Gli istituti come l’Icsaic in Italia sono tanti ma alcuni sono costretti a fermarsi per mancanza di fondi. Quali sono le difficoltà che dovete affrontare?

«La prima difficoltà che si incontra è quella del sostegno, non solo economico ma anche spesso istituzionale. Il nostro istituto da qualche tempo ha ripreso però la propria attività con vigore, riuscendo a interfacciarsi con la rete degli istituti nazionali e soprattutto con il riferimento principale che è il Ferruccio Parri di Milano. Offrendo momenti di incontro con studiosi non solo calabresi. L’Icsaic investe inoltre le proprie energie nelle scuole, nella divulgazione, costruendo percorsi didattici affinché lo studio, la ricerca, il libro sia anche un valore civile che porti anche ad acquisire competenze di cittadinanza, che è quello che la Comunità europea e le nuove congiunture storiche e politiche mondiali ci chiedono. Con la sua rivista e i suoi volumi monografici l’Icsaic permette alla Calabria di avere la propria voce all’interno del panorama storiografico nazionale per quanto riguarda lo studio della storia contemporanea».

L’Icsaic attualmente in quali altre ricerche è impegnato?
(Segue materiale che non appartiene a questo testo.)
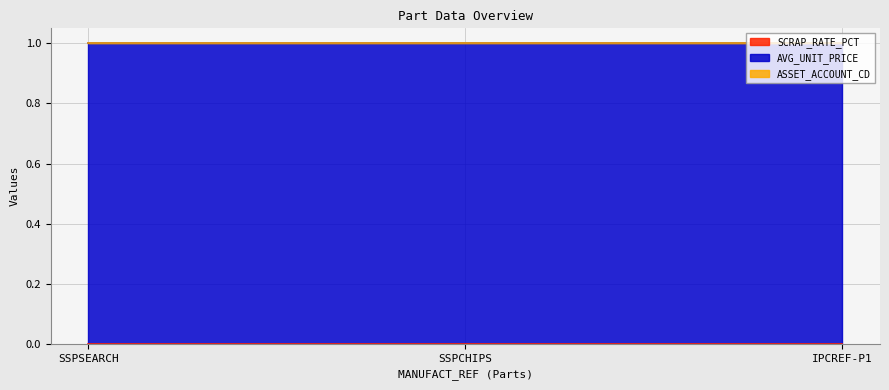

List the labels in order of SCRAP_RATE_PCT value, smallest first.

SSPSEARCH, SSPCHIPS, IPCREF-P1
«Tra i vari filoni di ricerca che l’istituto ha in corso in questo periodo rientrano anche le celebrazioni del centenario della Prima guerra mondiale. Celebrare il centenario però guardando anche al territorio. E grazie a una sinergia tra l’Icsaic e la Regione Calabria, si sta portando avanti un progetto di valorizzazione della conoscenza delle vicende che sono legate alla “Brigata Catanzaro”. Un reparto militare formato principalmente da meridionali e soprattutto da calabresi, che si ricoprì di gloria durante la Prima guerra mondiale, ma subì anche una dura decimazione. La storia della “Brigata Catanzaro” rappresenta un tassello che ci fa capire la gestione dell’esercito durante la Grande guerra e ci permette anche di riflettere meglio sugli anni che vanno dal 1915 al 1918».